Eine zentrale Erkenntnis war für mich – und dabei hat sich eine Vermutung, die ich schon länger hatte, bestätigt – dass die Gruppe der deutschsprachigen Einwanderer sehr heterogen ist. Sie sind zu unterschiedlichen Zeiten eingewandert, gehören verschiedenen sozialen Schichten an, übten die unterschiedlichsten Berufe aus.

60. Hochzeitstag Eheleute Leinweber
© Germanic Department University of Waterloo
Die meisten deutschsprachigen Einwanderer kamen in der unmittelbaren Nachkriegszeit aus Bevölkerungsgruppen in Europa, die von Flucht und Vertreibung als Folge des Krieges betroffen waren. Als „displaced persons“ gab es für sie ab 1947 die Möglichkeit, nach Kanada zu kommen. Viele Deutschsprachige wanderten also nicht aus dem „Deutschen Reich“ aus, sondern kamen aus deutschen Sprachinseln aus dem heutigen Rumänien, Polen, dem Balkan.  Viele dieser Donauschwaben, Siebenbürger Sachsen, Sudetendeutschen und ähnliche Gruppen hatten zuerst in Deutschland Zuflucht gesucht. Sie kamen häufig aus ländlichen Regionen und landeten auch in Deutschland in ländlichen Gegenden. Viele berichteten, dass sie sich später in Kanada willkommener und besser aufgenommen gefühlt haben.

Wie würden Sie das erklären? Warum ist Ihnen die Integration in Kanada so gut gelungen?

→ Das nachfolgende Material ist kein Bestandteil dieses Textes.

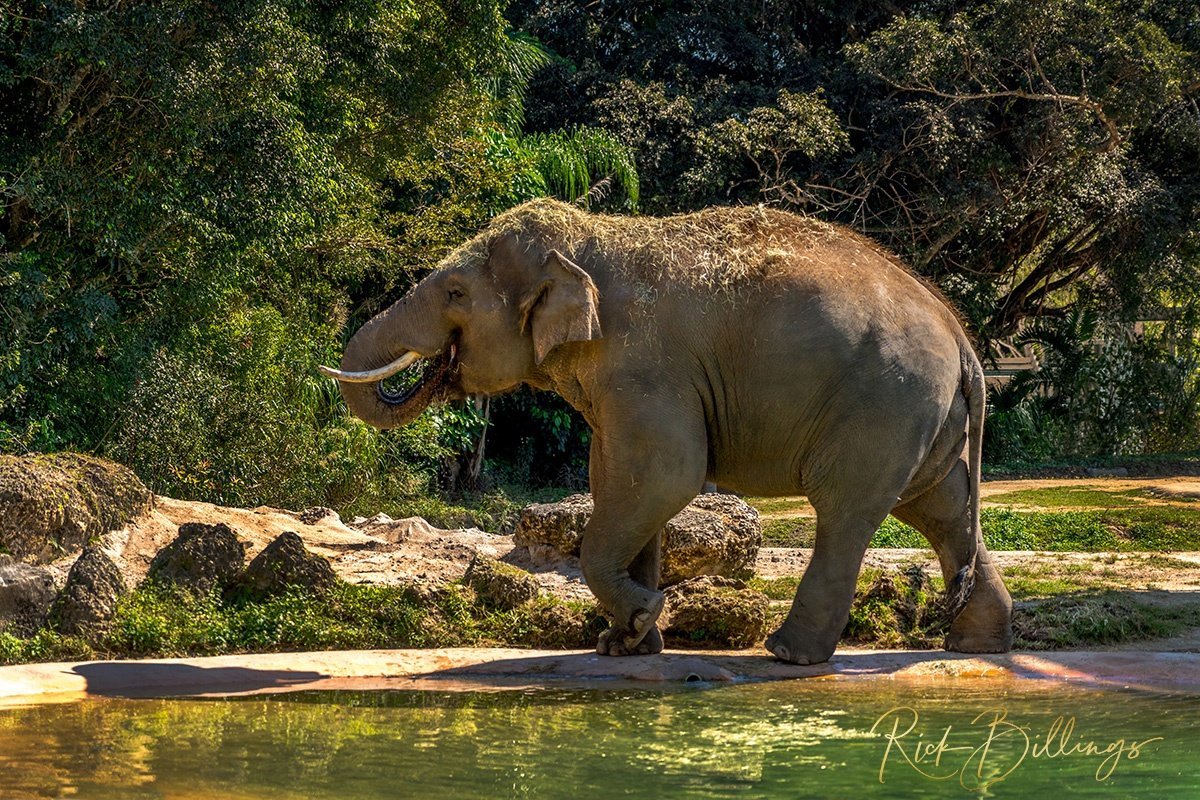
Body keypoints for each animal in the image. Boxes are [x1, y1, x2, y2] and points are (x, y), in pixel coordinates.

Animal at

Oh, das ist sehr komplex. Dass sich die deutschen Zuwanderer in Kanada häufig wohler fühlten als im Deutschland der Nachkriegszeit, lässt sich sicher so erklären, dass die wirtschaftliche Situation nach dem Krieg für alle in Deutschland sehr prekär war. Und wenn es einem selbst nicht gut geht, ist man weniger bereit, Fremde aufzunehmen und willkommen zu heißen. Kanada und insbesondere die Waterloo-Region hat eine lange Einwanderungsgeschichte. Um 1800 kamen die ersten deutschsprechenden Mennoniten in die Region, ab 1830 kamen sie dann direkt aus Europa. Die Menschen, die nach dem Zweiten Weltkrieg kamen und traumatische Erfahrungen gemacht hatten, waren sehr bereitwillig, Englisch zu lernen. Ich würde fast sagen, dass es Dankbarkeit gegenüber Kanada war, die viele dazu bewegte, Englisch zu lernen. In vielen Familien wird das Deutsche zwar auch noch gepflegt, aber Englisch gewinnt mit fortschreitender Zeit immer mehr die Überhand. Das Bedürfnis, nach den traumatischen Erlebnissen, auch wenn man sie gar nicht mehr selbst erlebt hat, dazuzugehören und Teil der kanadischen Gesellschaft zu werden, ist oft sehr groß.